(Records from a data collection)
+ + + + +
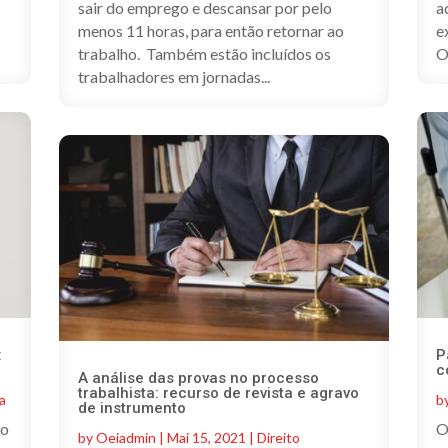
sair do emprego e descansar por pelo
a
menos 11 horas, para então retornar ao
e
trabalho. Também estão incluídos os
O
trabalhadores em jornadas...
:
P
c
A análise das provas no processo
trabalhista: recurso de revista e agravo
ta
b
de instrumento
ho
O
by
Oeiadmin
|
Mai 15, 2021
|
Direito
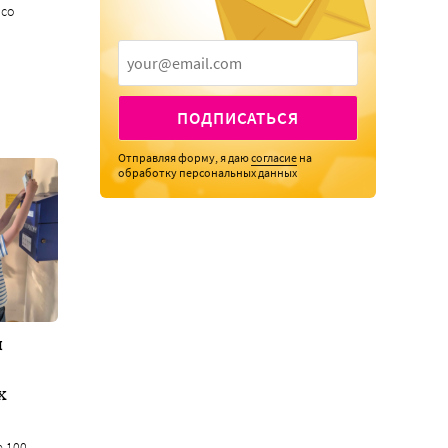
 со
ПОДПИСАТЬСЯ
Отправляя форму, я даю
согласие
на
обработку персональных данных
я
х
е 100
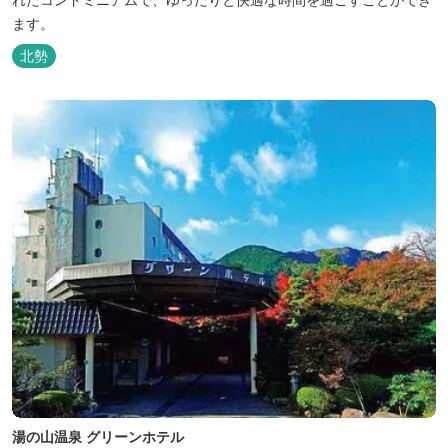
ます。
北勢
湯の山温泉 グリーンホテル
+ + + + +
[WORK REQUEST] Please give the data above again in exact form and omit every picture.

[SOLUTION]
sair do emprego e descansar por pelo
a
menos 11 horas, para então retornar ao
e
trabalho. Também estão incluídos os
O
trabalhadores em jornadas...
:
P
c
A análise das provas no processo
trabalhista: recurso de revista e agravo
ta
b
de instrumento
ho
O
by
Oeiadmin
|
Mai 15, 2021
|
Direito
 со
ПОДПИСАТЬСЯ
Отправляя форму, я даю
согласие
на
обработку персональных данных
я
х
е 100
ます。
北勢
湯の山温泉 グリーンホテル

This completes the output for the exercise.